Destinados a um só lugar, agora, três caminhavam.

 

Respiraram o mesmo sereno, mas somente ele pensou assim: ─ No meu norte, ano inteiro,  noite, o cachorrinho fica esparramado sobre a rua. Dia, arqueja debaixo de qualquer coisa que lhe forneça sombra. E seu Raí (Raimundo Piauí), dia ou noite, tanto faz,  caminha pela rua que muito gosta com a camisa desabotoada, calção folgado e havaianas. Reclama da mornidão do clima, mas gosta dele. Reclama porque reclamar e criticar dão mais votos que louvar. Tem, porém,  um dia em que fica feliz e até canta toadas.  Ele ama uma disputa entre Amos de Bois Bumbás na madrugada do dia 24.

 

A mulher andava devagarinho! Chegaram tarde à casa dos parentes festeiros. O homem não olhou torto para as latinhas inteiras e cheias nem para os copinhos de vidro e litros de água branquinha. Água que veio de um alambique de roça. De uma roça de Taiobeiras.

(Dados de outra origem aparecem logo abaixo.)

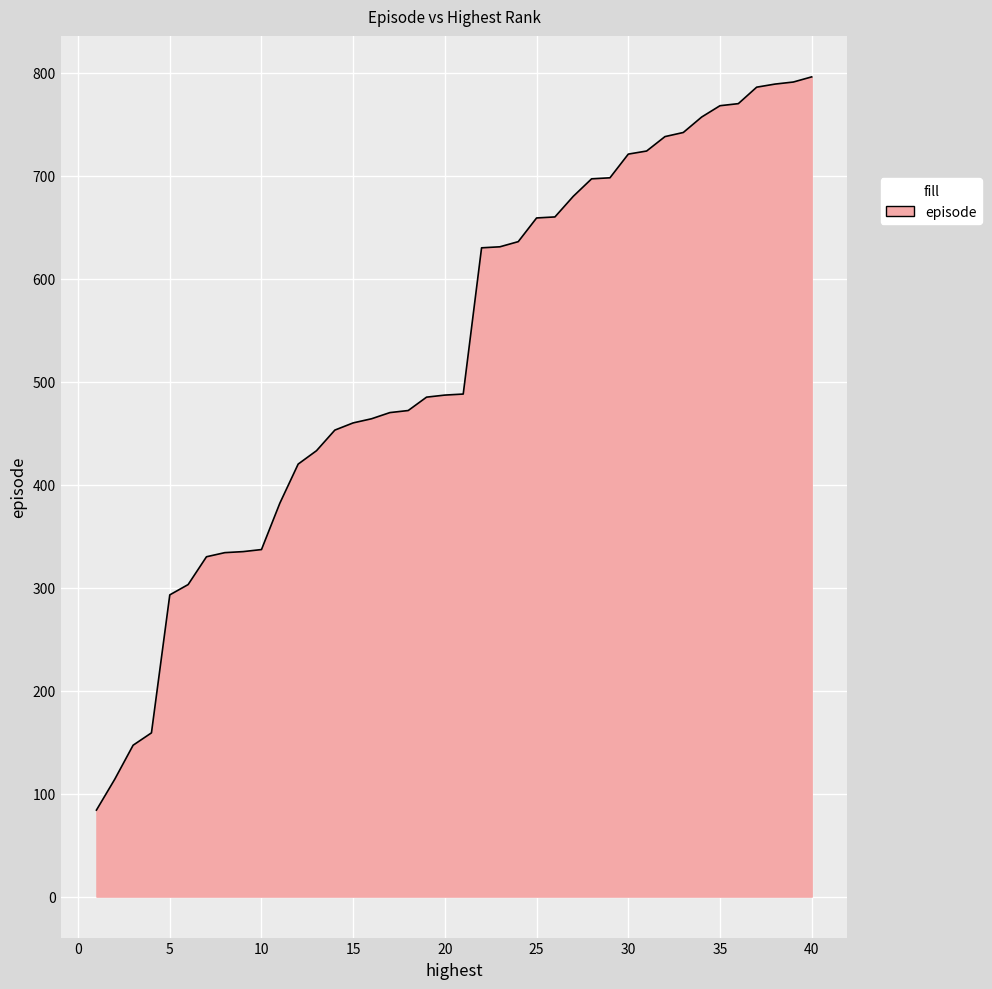

What is the smallest value displayed?

84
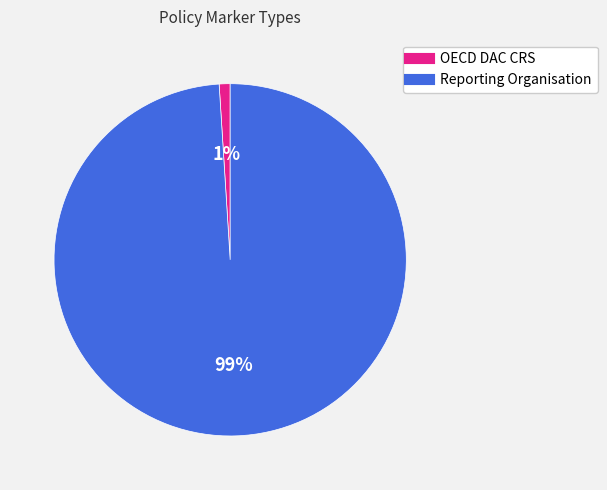

The OECD DAC CRS slice represents 1% of the pie. True or false?

True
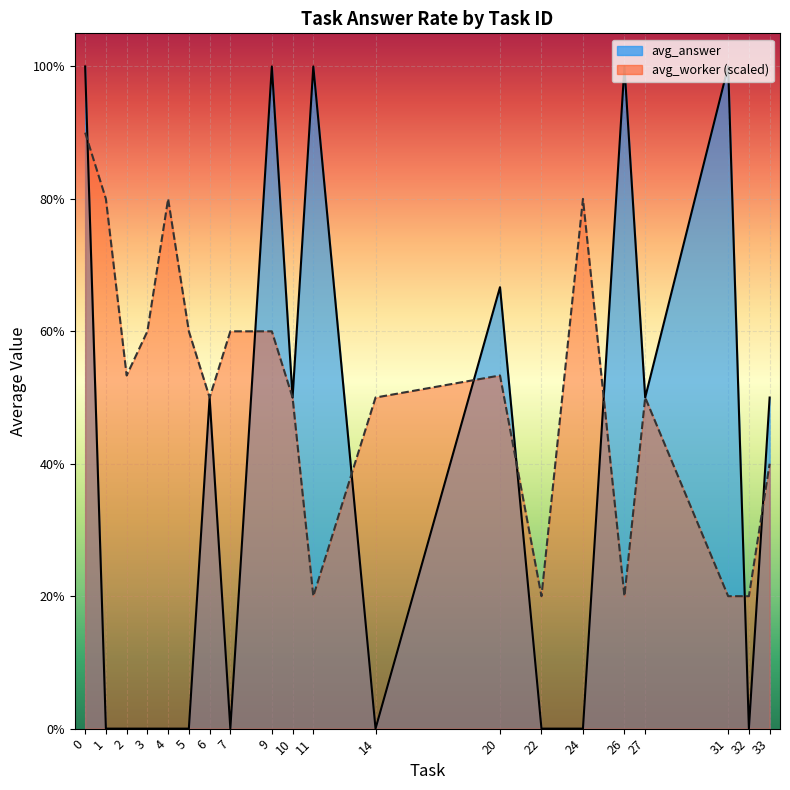

How many distinct data groups are displayed?

2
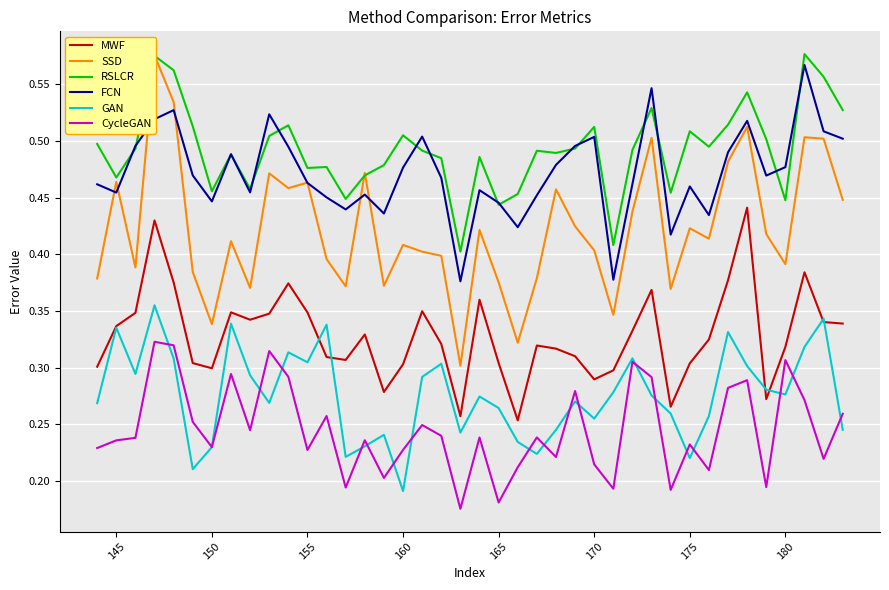

At which label is GAN closest to 0?

160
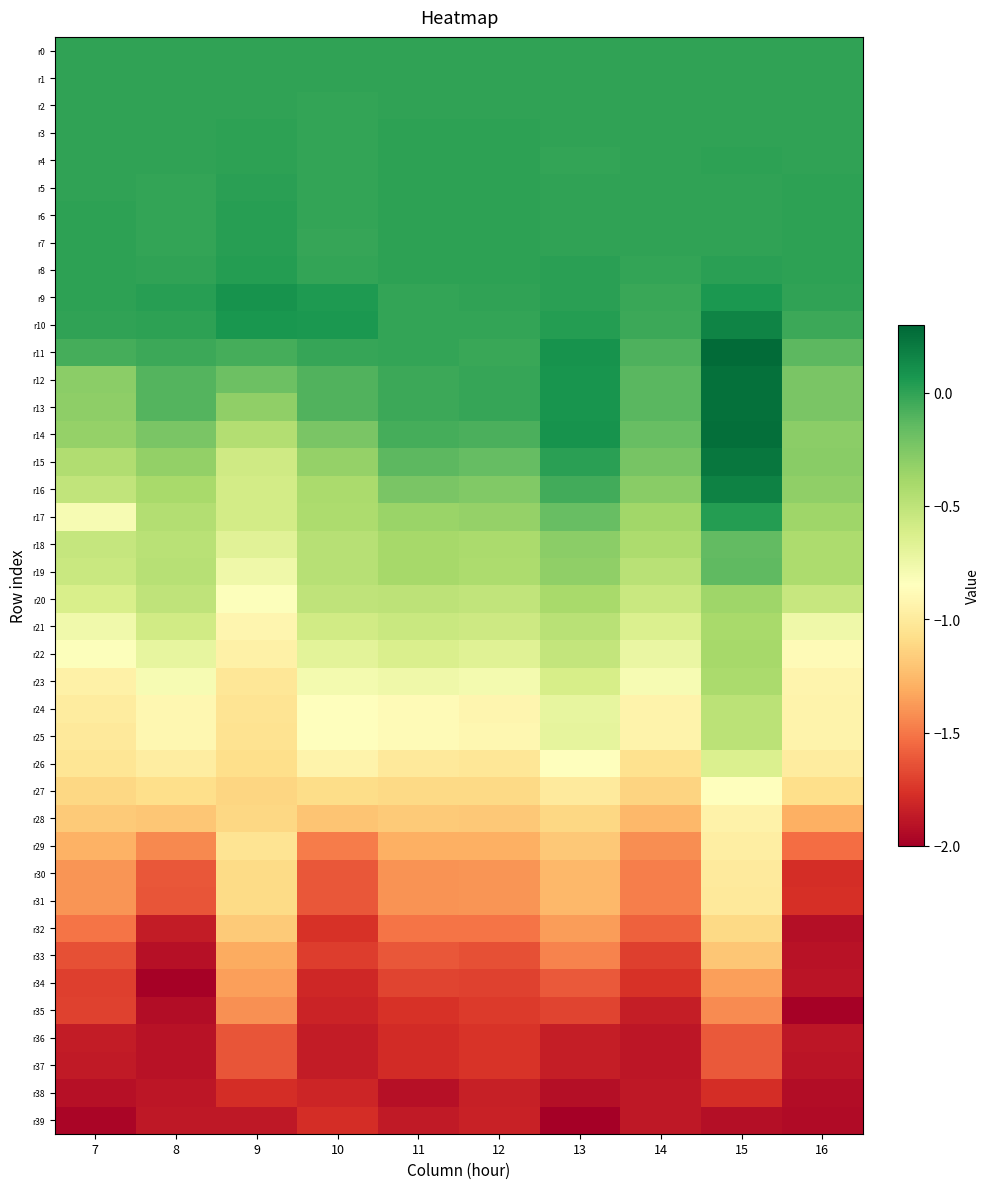

Rank the series at 16 from highest to lowest value.

r6, r7, r8, r5, r3, r0, r4, r2, r1, r9, r10, r11, r13, r12, r15, r14, r16, r17, r19, r18, r20, r21, r22, r23, r24, r25, r26, r27, r28, r29, r31, r30, r36, r37, r34, r33, r32, r38, r39, r35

Havia salgados, doces de tudo que é gostoso e pessoas com sede.

 

Bebeu porque também sentiu sede. Ao voltar da festa, viu muita gente a dançar nas ruas e a colher grãos, raízes, frutas e folhas nas calçadas das casas. Descobriu que a chuvinha das minas das nuvens era, na verdade, a fumacinha que levantava de uma fogueira feita por Isabel, no meio da rua e em plena madrugada do dia 24.